DATASET ▸
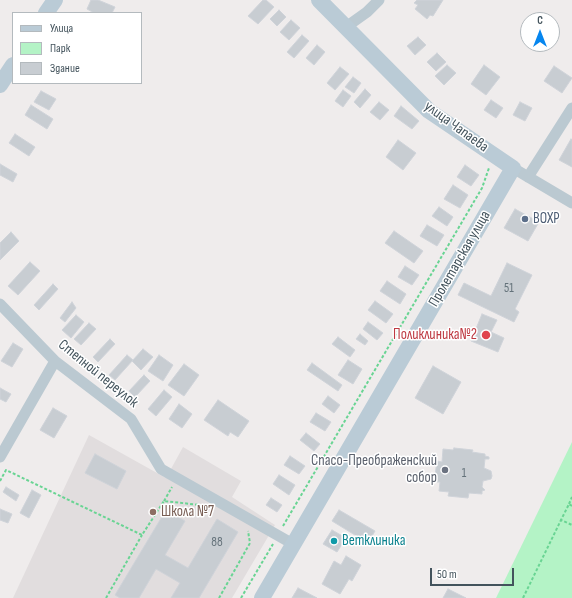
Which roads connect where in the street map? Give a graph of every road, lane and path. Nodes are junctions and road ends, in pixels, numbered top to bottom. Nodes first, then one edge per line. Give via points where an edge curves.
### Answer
1 (55, 0) edge
2 (319, 0) edge
3 (379, 0) edge
4 (47, 12) edge
5 (346, 27) junction
6 (12, 67) edge
7 (0, 85) edge
8 (572, 108) edge
9 (494, 154) junction
10 (513, 168) junction
11 (528, 177) junction
12 (572, 203) edge
13 (0, 304) edge
14 (55, 361) junction
15 (0, 457) edge
16 (177, 478) junction
17 (0, 481) edge
18 (572, 497) edge
19 (164, 502) junction
20 (568, 504) junction
21 (208, 506) dead end
22 (572, 506) edge
23 (246, 518) junction
24 (561, 520) junction
25 (572, 525) edge
26 (142, 534) junction
27 (278, 536) junction
28 (293, 544) junction
29 (242, 597) edge
30 (106, 598) edge
31 (219, 598) edge
32 (246, 598) edge
33 (262, 598) edge
34 (523, 598) edge

1 - 4 street
2 - 5 street, улица Чапаева
3 - 5 street
5 - 9 street, улица Чапаева via 429,110
6 - 7 street
8 - 11 street
9 - 10 street, улица Чапаева
9 - 27 path via 482,188
10 - 11 street, улица Чапаева
10 - 28 street, Пролетарская улица
11 - 12 street, улица Чапаева
13 - 14 street, Степной переулок
14 - 15 street
14 - 16 street, Степной переулок via 131,418 161,469
16 - 19 path
16 - 23 street, Степной переулок
17 - 26 path via 6,470
18 - 20 path
19 - 21 path
19 - 26 path
20 - 22 path
20 - 24 path
23 - 27 street, Степной переулок
23 - 31 path via 250,543
24 - 25 path
24 - 34 path
26 - 30 path
27 - 28 street, Степной переулок
27 - 29 path
28 - 33 street, Пролетарская улица
29 - 32 path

PROBLEM DESCRIPTION ▸
Everything in the listing above except the pictures should be duplicated exactly.

RESPONSE AREA ▸
Which roads connect where in the street map? Give a graph of every road, lane and path. Nodes are junctions and road ends, in pixels, numbered top to bottom. Nodes first, then one edge per line. Give via points where an edge curves.
### Answer
1 (55, 0) edge
2 (319, 0) edge
3 (379, 0) edge
4 (47, 12) edge
5 (346, 27) junction
6 (12, 67) edge
7 (0, 85) edge
8 (572, 108) edge
9 (494, 154) junction
10 (513, 168) junction
11 (528, 177) junction
12 (572, 203) edge
13 (0, 304) edge
14 (55, 361) junction
15 (0, 457) edge
16 (177, 478) junction
17 (0, 481) edge
18 (572, 497) edge
19 (164, 502) junction
20 (568, 504) junction
21 (208, 506) dead end
22 (572, 506) edge
23 (246, 518) junction
24 (561, 520) junction
25 (572, 525) edge
26 (142, 534) junction
27 (278, 536) junction
28 (293, 544) junction
29 (242, 597) edge
30 (106, 598) edge
31 (219, 598) edge
32 (246, 598) edge
33 (262, 598) edge
34 (523, 598) edge

1 - 4 street
2 - 5 street, улица Чапаева
3 - 5 street
5 - 9 street, улица Чапаева via 429,110
6 - 7 street
8 - 11 street
9 - 10 street, улица Чапаева
9 - 27 path via 482,188
10 - 11 street, улица Чапаева
10 - 28 street, Пролетарская улица
11 - 12 street, улица Чапаева
13 - 14 street, Степной переулок
14 - 15 street
14 - 16 street, Степной переулок via 131,418 161,469
16 - 19 path
16 - 23 street, Степной переулок
17 - 26 path via 6,470
18 - 20 path
19 - 21 path
19 - 26 path
20 - 22 path
20 - 24 path
23 - 27 street, Степной переулок
23 - 31 path via 250,543
24 - 25 path
24 - 34 path
26 - 30 path
27 - 28 street, Степной переулок
27 - 29 path
28 - 33 street, Пролетарская улица
29 - 32 path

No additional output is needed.